The grounds reward a slow walk. Beyond the manicured fairways, the Kent countryside opens up in that particular English way — hedgerows, oast houses in the middle distance, the faint suggestion of the sea somewhere north. Faversham itself is a fifteen-minute drive and worth the detour: a medieval market town with independent shops, a brewery that's been operating since the sixteenth century, and the kind of high street that makes you briefly, irrationally consider moving to Kent. But the pull of the caves is strong. You find yourself wanting to go back underground, to sit in that bar, to feel the temperature change on your skin as you cross the threshold.
What Stays
What lingers is not the golf, not the food, not the courtyard garden — though all are fine. It is the moment, repeated each time you return to your room, when the modern world falls away at the doorframe and something older takes its place. The chalk remembers being seabed. You can feel it.
This is for the traveler who collects strange sleeps — treehouses, lighthouses, converted water towers — and wants to add a genuinely ancient underground room to the list.
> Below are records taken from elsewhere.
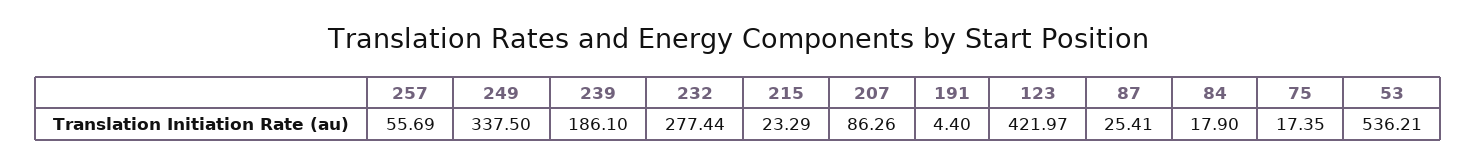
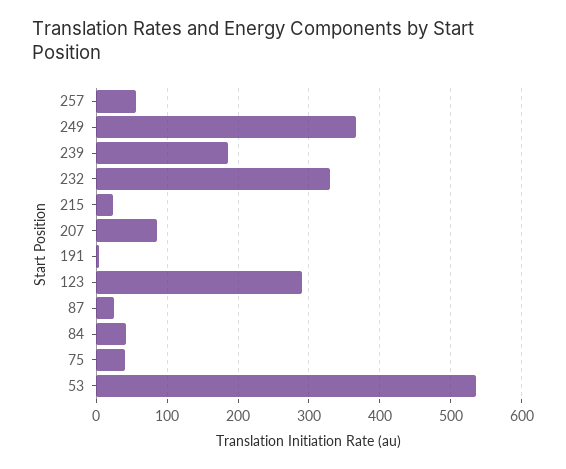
249: 337.5 -> 370
232: 277.44 -> 330
123: 421.97 -> 290
84: 17.9 -> 40
75: 17.35 -> 40

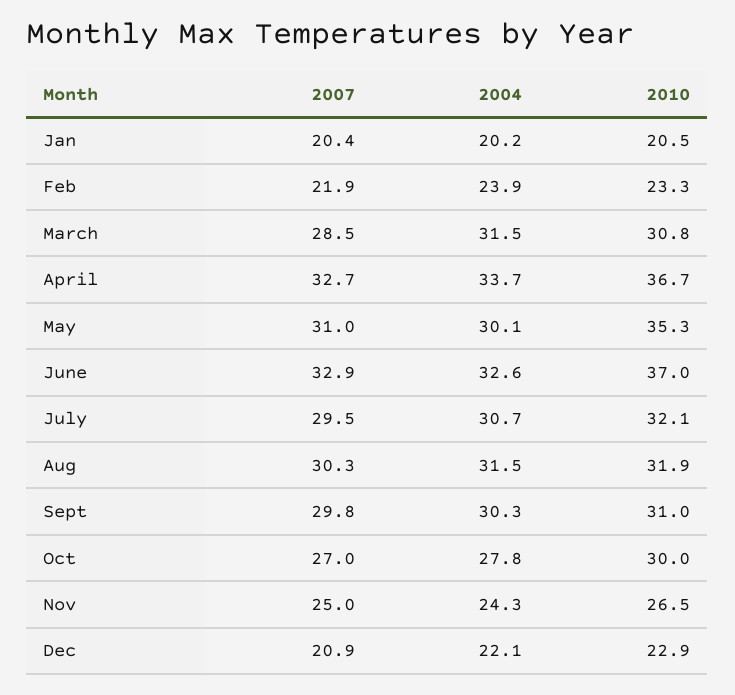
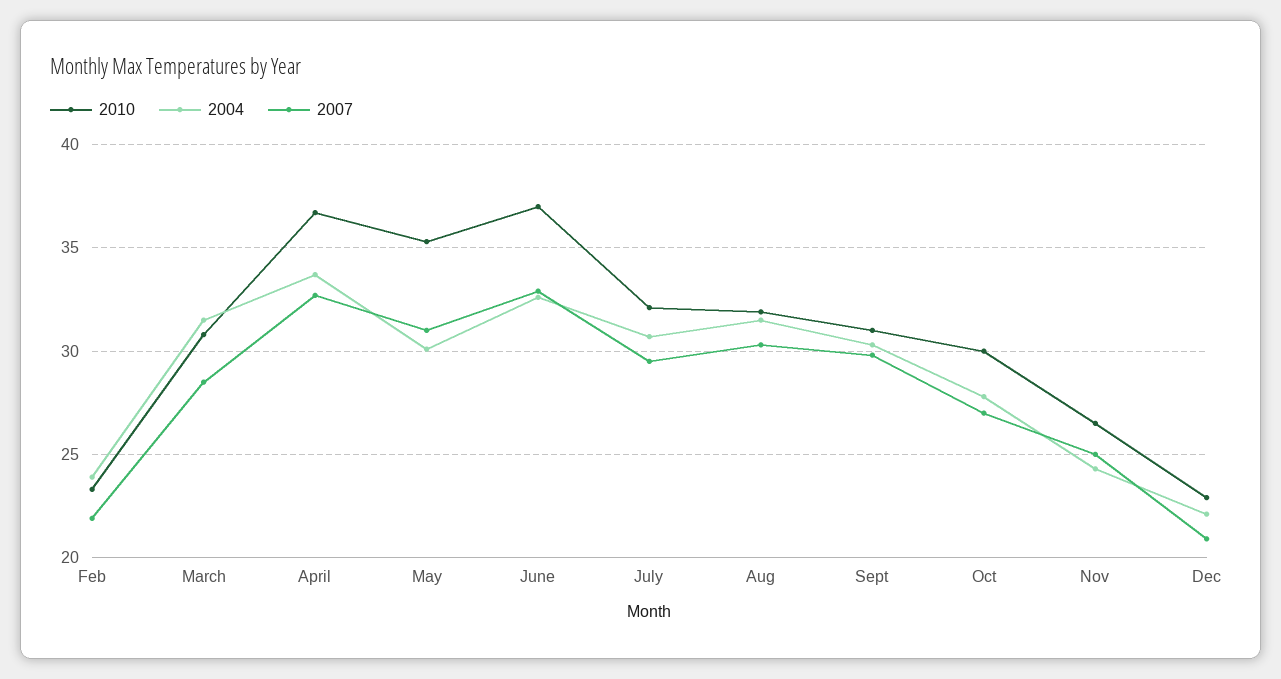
2007, Jan: 20.4 -> none
2004, Jan: 20.2 -> none
2010, Jan: 20.5 -> none

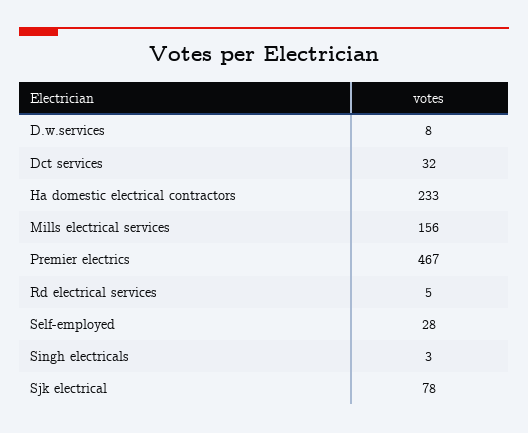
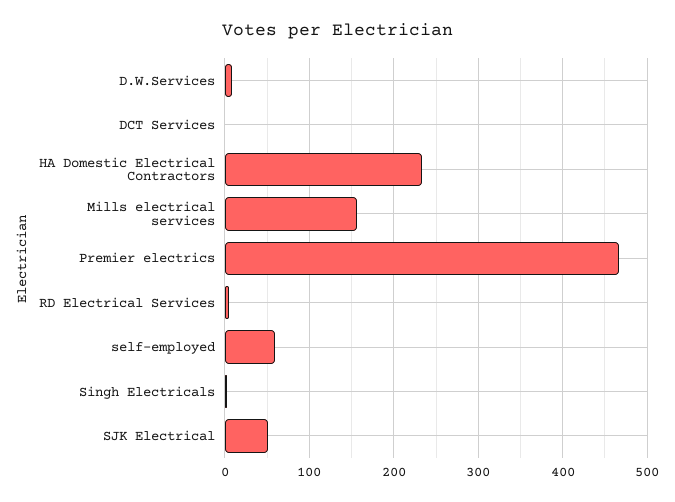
Dct services: 32 -> 0
Self-employed: 28 -> 60
Sjk electrical: 78 -> 50

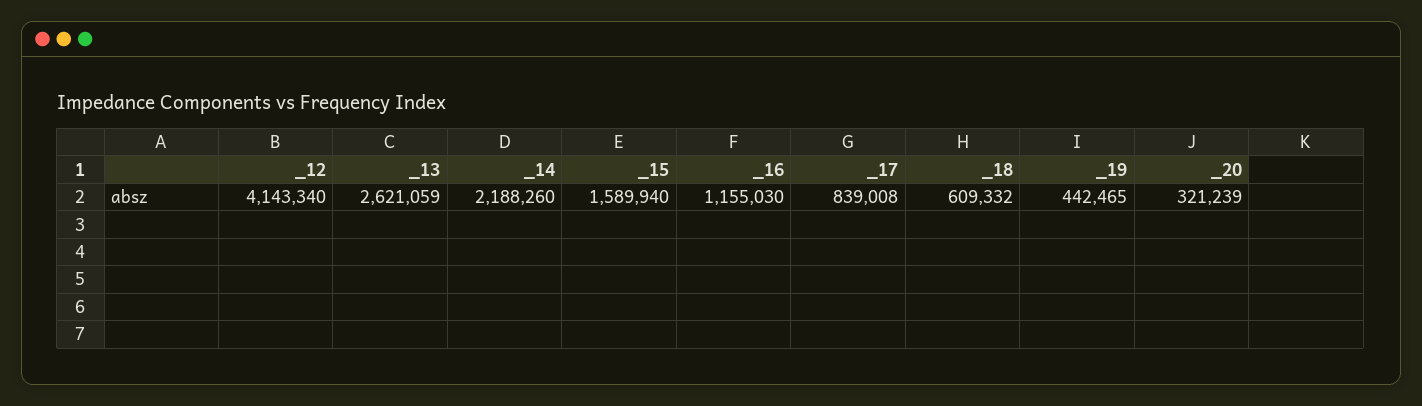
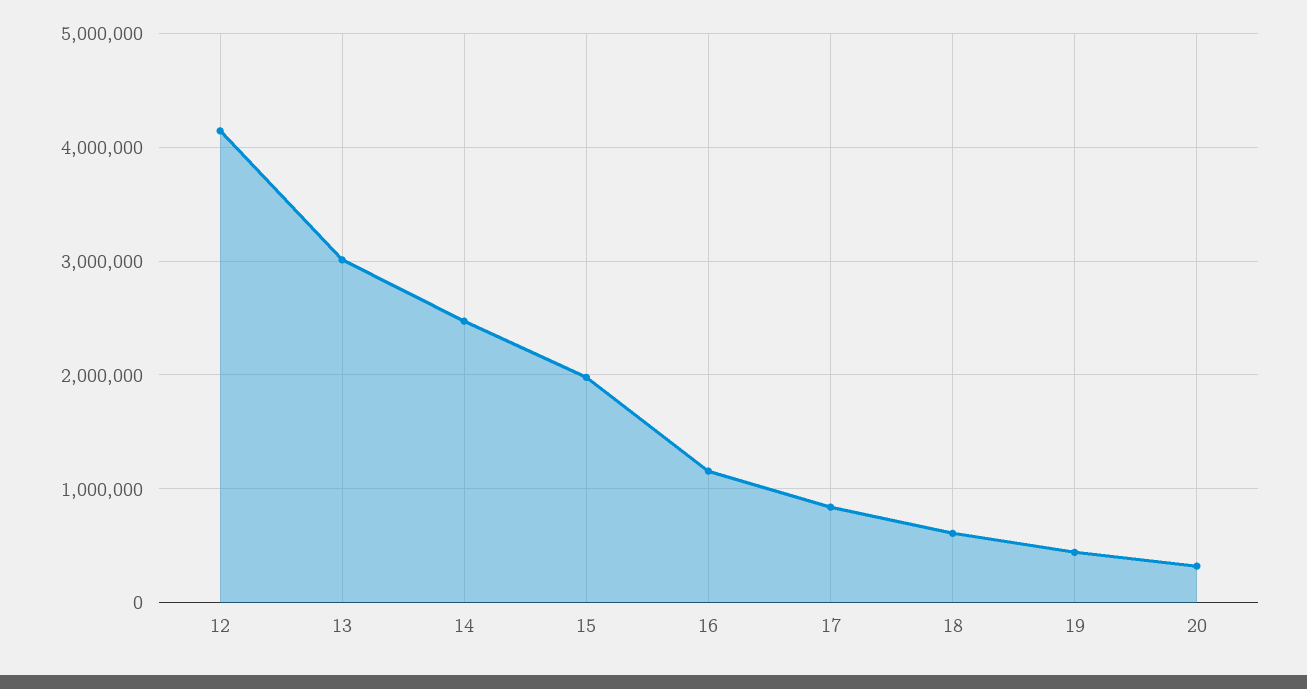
_13: 2621059 -> 3000000
_14: 2188260 -> 2500000
_15: 1589940 -> 2000000

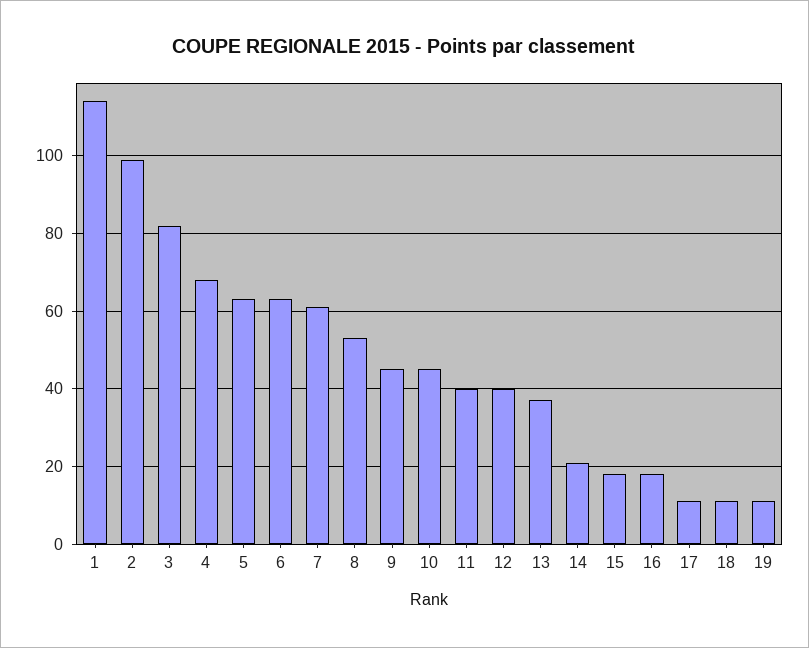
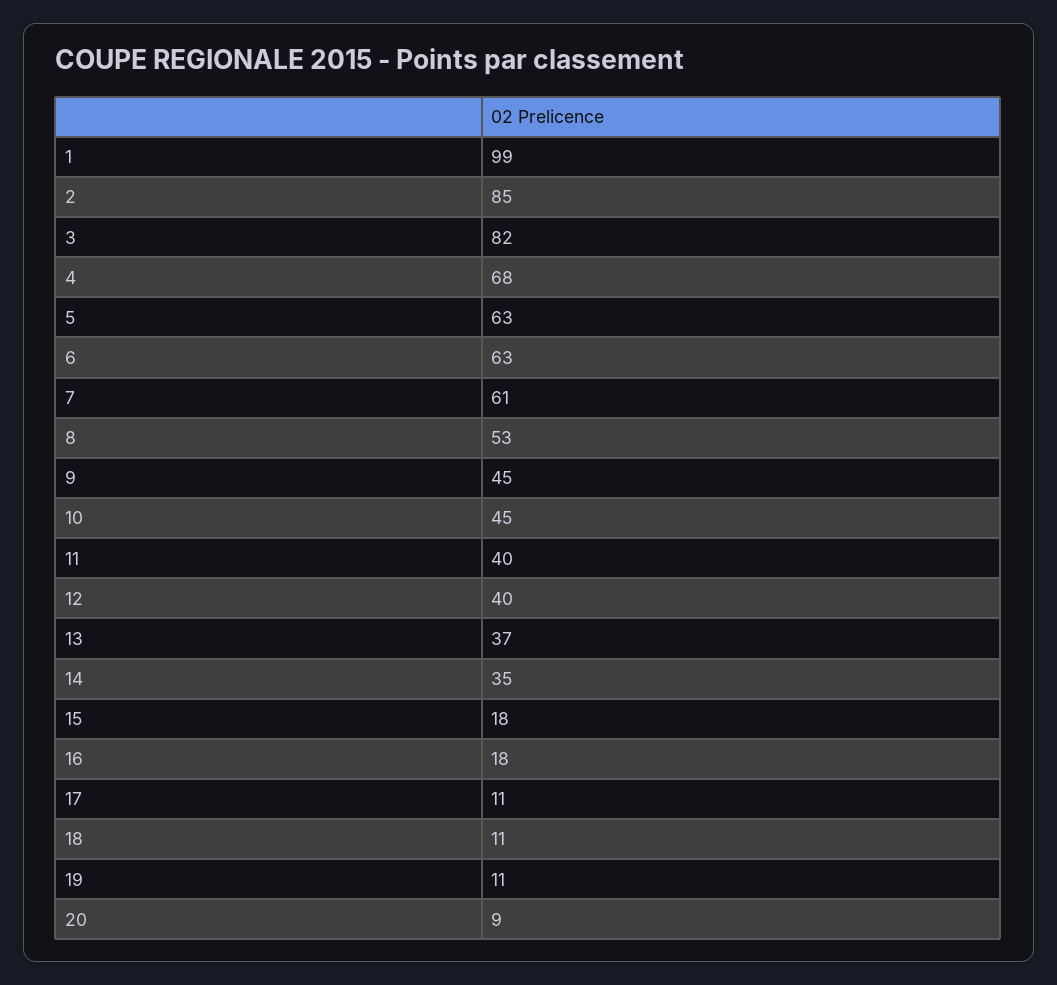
1: 115 -> 99
2: 100 -> 85
14: 20 -> 35
20: none -> 9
It is for couples who want a weekend away from London that doesn't feel like every other country hotel weekend. It is not for anyone who needs their surroundings to be slick, or who would feel uneasy knowing there are several metres of earth above their pillow. But if you are the kind of person who finds comfort in stone, who sleeps better when the walls are thick and the world is far away, the caves will keep you.
Cave rooms start from 162 US$ per night, with golf packages available for those inclined toward the fairway. Book a cave room specifically — the above-ground options, while comfortable, miss the entire point.